In reality fortunately the management of nuclear waste is completely different than everything else, it's highly regulated and controlled by international inspectors. In fact this incident doesn't prove that nuclear power is unsafe, since it didn't interest a nuclear power plant but rather a medical device with radioactive substances in them (and radiation sources are used commonly in the conventional industry, in every country, even the one that doesn't have any nuclear at all).




Where are the regulations around combat teams hiding in Nuclear Power plants? Artillery shells landing 500ft from reactors? Small quasi-accidents happening because one regime wants to 'blame it' on another? Nuclear staff being locked into the facility?

Regulations exist until someone decides they don't because they don't want to pay for something, they are lazy, incompetent.

Google 'Jamie Metzl' who is a very respected researcher who lays out the history of the establishment of Biolabs in China, and points at the very strong likelihood that COVID was created in a lab and is the result of a long series of regulatory, oversight, political and scientific failures.
::::
» **WORK ORDER**:
Please continue the discussion of nuclear regulation above, picking up right after its final sentence.

Dataset entries
::::
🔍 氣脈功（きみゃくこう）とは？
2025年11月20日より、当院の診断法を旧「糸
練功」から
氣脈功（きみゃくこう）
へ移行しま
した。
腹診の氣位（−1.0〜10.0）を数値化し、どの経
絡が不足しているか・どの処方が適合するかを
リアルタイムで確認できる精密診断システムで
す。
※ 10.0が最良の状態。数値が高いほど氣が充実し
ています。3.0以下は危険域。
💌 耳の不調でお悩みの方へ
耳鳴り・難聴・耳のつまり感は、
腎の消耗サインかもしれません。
::::
» **ANSWER SPACE**:
Biolabs are 'safe' until the host country decides to screw the regulators because they want to save money on construction, or some person installs substandard materials because somewhere down the long globalized value chain, someone replaced one thing with another, on purpose or by accident, and it compromises the entire system.

Those are the kinds of systemic risks that exist with things like viruses and Nuclear tech that normal thinking doesn't account for.

Likely we need an approach that works even if humans fail completely, or, that can be maintained in more stable systems.